DIGARCH Project: Robust Technologies for Automated Ingestion and Long-Term Preservation of Digital Information
Supported by NSF and the Library of Congress
The main goal of this project has been the development of advanced technologies for preparing, maintaining, and archiving digital information for long term preservation, including the testing of these technologies on scientific, historical, and educational collections covering widely different technical requirements. Main results include:
Methodologies to Ensure the Bit Integrity of Digital Archives. We have developed a software platform, called ACE (Auditing Control Environment), to ensure the bit-level integrity of digital objects. This software uses cryptographic techniques to maintain and continually verify the integrity of archived objects using linked hashing. ACE is platform independent, scalable to very large centralized or distributed archives, and cost effective.
Registry of Persistent Information About Formats. Another challenging problem facing long term digital archives is how to handle format obsolescence. Using well-proven, scalable and secure web technologies, we have built a persistent format registry, called FOCUS (FOrmat CUration Service), which contains persistent information about each format, including its source and specifications, current existing viewers and their sources, and conversion software. FOCUS has been demonstrated in a number of conferences and workshops, and has been well-received by the community.
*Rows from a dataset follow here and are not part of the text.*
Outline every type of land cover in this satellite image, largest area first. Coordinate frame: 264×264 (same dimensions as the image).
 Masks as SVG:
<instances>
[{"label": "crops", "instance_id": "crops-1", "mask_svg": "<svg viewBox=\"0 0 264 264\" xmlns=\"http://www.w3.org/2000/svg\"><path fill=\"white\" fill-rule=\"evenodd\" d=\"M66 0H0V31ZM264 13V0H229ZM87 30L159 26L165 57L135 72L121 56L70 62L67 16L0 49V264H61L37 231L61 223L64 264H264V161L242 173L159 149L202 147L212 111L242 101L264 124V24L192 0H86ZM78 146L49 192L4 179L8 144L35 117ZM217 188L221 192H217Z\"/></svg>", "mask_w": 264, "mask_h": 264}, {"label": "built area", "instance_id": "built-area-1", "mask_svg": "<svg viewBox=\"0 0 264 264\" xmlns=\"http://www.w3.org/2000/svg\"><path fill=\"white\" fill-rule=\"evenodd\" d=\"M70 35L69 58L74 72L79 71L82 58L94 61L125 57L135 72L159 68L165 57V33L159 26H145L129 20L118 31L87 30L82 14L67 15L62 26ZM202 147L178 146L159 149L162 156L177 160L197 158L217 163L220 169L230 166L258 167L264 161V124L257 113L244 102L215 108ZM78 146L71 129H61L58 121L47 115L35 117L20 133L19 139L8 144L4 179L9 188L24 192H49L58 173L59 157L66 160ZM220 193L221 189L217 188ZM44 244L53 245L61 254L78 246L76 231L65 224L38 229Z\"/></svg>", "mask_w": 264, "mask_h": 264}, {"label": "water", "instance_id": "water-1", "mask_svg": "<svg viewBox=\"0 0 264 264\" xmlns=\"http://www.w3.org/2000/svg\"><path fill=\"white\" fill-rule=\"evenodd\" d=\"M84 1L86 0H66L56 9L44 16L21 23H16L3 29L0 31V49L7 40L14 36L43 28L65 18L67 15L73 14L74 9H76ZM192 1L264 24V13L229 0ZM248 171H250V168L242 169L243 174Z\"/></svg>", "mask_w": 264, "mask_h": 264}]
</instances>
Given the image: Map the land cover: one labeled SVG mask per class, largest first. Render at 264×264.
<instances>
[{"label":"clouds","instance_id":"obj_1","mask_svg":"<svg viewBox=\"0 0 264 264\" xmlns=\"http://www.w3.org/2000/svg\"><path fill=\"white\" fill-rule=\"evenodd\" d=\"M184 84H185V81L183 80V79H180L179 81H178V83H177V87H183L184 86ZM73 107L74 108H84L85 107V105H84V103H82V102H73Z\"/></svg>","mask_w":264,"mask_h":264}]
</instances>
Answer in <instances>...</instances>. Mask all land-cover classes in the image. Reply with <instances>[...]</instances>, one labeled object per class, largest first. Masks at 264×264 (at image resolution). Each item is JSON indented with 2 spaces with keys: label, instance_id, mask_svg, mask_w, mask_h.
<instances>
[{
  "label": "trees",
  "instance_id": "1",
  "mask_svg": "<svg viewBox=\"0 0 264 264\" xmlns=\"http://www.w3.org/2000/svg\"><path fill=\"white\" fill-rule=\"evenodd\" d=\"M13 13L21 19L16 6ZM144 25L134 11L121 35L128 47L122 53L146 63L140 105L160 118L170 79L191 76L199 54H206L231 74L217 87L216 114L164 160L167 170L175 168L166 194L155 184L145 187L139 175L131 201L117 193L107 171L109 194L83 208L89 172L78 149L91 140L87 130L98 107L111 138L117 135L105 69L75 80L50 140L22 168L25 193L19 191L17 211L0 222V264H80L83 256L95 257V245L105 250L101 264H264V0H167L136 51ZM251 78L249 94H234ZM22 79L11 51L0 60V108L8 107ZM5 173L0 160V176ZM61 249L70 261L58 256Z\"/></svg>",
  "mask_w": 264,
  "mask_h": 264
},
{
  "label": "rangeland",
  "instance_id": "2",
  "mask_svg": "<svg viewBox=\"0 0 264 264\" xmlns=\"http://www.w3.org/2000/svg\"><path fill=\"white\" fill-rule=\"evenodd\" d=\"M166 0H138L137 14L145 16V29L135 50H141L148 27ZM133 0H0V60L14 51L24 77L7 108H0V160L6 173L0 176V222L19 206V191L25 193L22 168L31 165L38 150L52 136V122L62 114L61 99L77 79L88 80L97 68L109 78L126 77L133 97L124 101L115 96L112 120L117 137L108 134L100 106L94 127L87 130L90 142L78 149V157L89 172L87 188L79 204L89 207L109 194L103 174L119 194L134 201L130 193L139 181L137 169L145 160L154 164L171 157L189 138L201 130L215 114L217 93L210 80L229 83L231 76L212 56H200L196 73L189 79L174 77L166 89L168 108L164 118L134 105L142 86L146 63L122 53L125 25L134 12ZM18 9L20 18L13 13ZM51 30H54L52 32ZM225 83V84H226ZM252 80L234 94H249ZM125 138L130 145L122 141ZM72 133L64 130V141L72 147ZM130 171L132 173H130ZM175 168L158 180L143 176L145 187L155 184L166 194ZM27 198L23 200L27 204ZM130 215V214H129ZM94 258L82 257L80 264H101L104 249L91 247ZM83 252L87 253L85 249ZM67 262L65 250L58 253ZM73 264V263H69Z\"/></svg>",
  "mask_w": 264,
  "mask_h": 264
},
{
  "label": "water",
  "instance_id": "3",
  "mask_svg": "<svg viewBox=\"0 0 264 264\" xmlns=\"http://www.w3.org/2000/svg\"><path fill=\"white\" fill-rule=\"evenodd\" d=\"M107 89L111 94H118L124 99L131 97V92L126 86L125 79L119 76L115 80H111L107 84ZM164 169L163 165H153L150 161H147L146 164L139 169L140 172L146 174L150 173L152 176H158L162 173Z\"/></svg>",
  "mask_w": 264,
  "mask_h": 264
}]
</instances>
The International Children Digital Library (ICDL) Book Builder. We created the Book Builder interface that enables the bulk ingestion of digital objects that are already managed by a relational database. The Book Builder was used to process through PAWN large collections of books in the International Children Digital Library (ICDL). This work showed how the flexibility required of PAWN for TPAP could be applied to other collections. Another extension of PAWN includes the incorporation of a gateway for the Dublin Core metadata standard in addition to its native flat file format.
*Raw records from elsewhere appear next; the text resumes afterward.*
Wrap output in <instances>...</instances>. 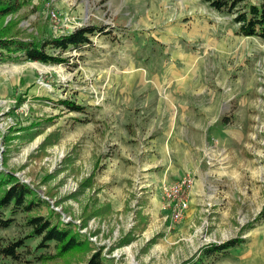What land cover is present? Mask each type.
<instances>
[{
    "label": "rangeland",
    "instance_id": "obj_1",
    "mask_svg": "<svg viewBox=\"0 0 264 264\" xmlns=\"http://www.w3.org/2000/svg\"><path fill=\"white\" fill-rule=\"evenodd\" d=\"M26 14L20 24L37 36L105 28L65 52L68 63H0V173L30 184L50 205L37 212H60L90 249L33 263L0 252V264H82L94 248L108 264H196L233 238L244 242L202 263L264 264V39L237 34L232 15L201 0H34L14 17ZM181 129L195 136L172 137ZM184 143L199 165L177 221L165 193L177 177L164 176ZM29 231L19 213L0 229V251Z\"/></svg>",
    "mask_w": 264,
    "mask_h": 264
},
{
    "label": "trees",
    "instance_id": "obj_2",
    "mask_svg": "<svg viewBox=\"0 0 264 264\" xmlns=\"http://www.w3.org/2000/svg\"><path fill=\"white\" fill-rule=\"evenodd\" d=\"M34 0H0V63L13 61H38L46 64L68 63L64 55L72 49H81L89 45L91 36L102 33L105 28L98 25H84L77 29L58 33H40L39 36L23 28L24 17H14L22 8L33 5ZM221 14L233 16L238 24L237 34L241 36H255L264 39V0L259 3L250 0H201ZM11 16L12 19L7 20ZM22 25V26H21ZM25 27V26H24ZM58 51V53H57ZM60 104L70 111L82 112L84 106L70 99L59 100ZM86 179L84 184H88ZM0 229H7L16 222V216L22 213L25 224L30 231L23 237L6 243L1 247V253L16 261L27 263L53 260L72 251L90 249V241L80 238L72 222L61 219V213L52 209L49 214L37 212L43 206H50L46 199L38 195L30 184L22 182L14 173H0ZM264 218V209L260 213ZM40 238L36 249L24 254L28 241ZM129 240V239H128ZM127 240V241H128ZM243 239L233 238L223 243H212L201 249V261L204 256L213 254L225 255L229 249L242 244ZM53 244V245H52ZM53 247L54 254L46 255L43 251ZM37 252H39L37 254ZM30 256V257H29ZM29 257V258H28ZM199 257V258H200ZM203 257V258H202ZM82 264H108L101 248H94L91 256Z\"/></svg>",
    "mask_w": 264,
    "mask_h": 264
},
{
    "label": "crops",
    "instance_id": "obj_3",
    "mask_svg": "<svg viewBox=\"0 0 264 264\" xmlns=\"http://www.w3.org/2000/svg\"><path fill=\"white\" fill-rule=\"evenodd\" d=\"M178 90L183 89V88H179V87H175ZM168 95V94H167ZM162 99V103L166 106H168L167 111L164 110V113H166L169 117H174V104L175 103H171V98L169 96L166 97H161ZM183 116H186L188 119V123L191 124L192 126L196 127V124L198 123L196 121V115L193 114L191 111L186 110V113L183 114ZM167 131L170 132L171 129L167 128ZM189 130L186 129H181L180 131H175L174 134L172 135V137H190L195 136L193 133L192 134H188ZM167 137H171V135L169 134ZM201 141H205V140H201ZM207 141V140H206ZM178 142H181V139H178ZM184 152L182 154V163L181 165H177L176 169L172 168L171 171L166 170V176L164 177H172L175 176L177 177L176 180L180 179L183 175L186 174H192L196 177V172L198 171L197 169V165H196V160L198 162L199 165V151H198V147L193 144L192 146L188 145L187 143H184ZM197 153V154H196ZM163 177V178H164ZM195 184V183H194ZM196 186V184H195ZM191 196L193 197V188L191 191Z\"/></svg>",
    "mask_w": 264,
    "mask_h": 264
},
{
    "label": "built area",
    "instance_id": "obj_4",
    "mask_svg": "<svg viewBox=\"0 0 264 264\" xmlns=\"http://www.w3.org/2000/svg\"><path fill=\"white\" fill-rule=\"evenodd\" d=\"M49 15L52 18H57V13L55 11H51ZM74 29L76 28L69 31ZM194 183V179L191 175H184L177 181L171 183L169 187H166L165 193L169 200L168 207L170 217L173 220L178 221L183 218L184 212L190 205V195L192 188L194 187Z\"/></svg>",
    "mask_w": 264,
    "mask_h": 264
}]
</instances>
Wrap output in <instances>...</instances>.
Development of an Implementation Plan to Port the ACE Software to Portico and DSpace
Supported by Mellon Foundation.
The main goal of this grant is to develop detailed implementation plans to port our integrity checking and auditing software tool ACE to two major and very different archiving architectures: Portico and DSpace. We have developed detailed implementation plans for both platforms, and in particular have worked with Portico staff to ensure that it can meet their requirements (ingestion of 1Million files per day). In the meantime we were able to develop a preliminary implementation of ACE on Portico and ran some initial tests on site.
Chronopolis – Supported by the Library of Congress
The University of Maryland is collaborating with SDSC/UCSD Libraries, and the National Center for Atmospheric Research (NCAR) to build the Chronopolis digital preservation environment based on the SRB and to ingest and preserve substantial collections from the two NDIIPP partners: California Digital Library (CDL) Web-at-Risk and the InterUniversity Consortium for Political and Social Research (ICPSR) DATA-PASS. The University of Maryland will use some of the software tools developed under the TPAP project, such as the SRB Replication Monitor, to support Chronopolis. In addition, the University of Maryland will expand and support its Chronopolis grid brick to provide up to 50TB of additional disk storage for this project, and will manage its node in the federated repositories in close coordination with SDSC and NCAR.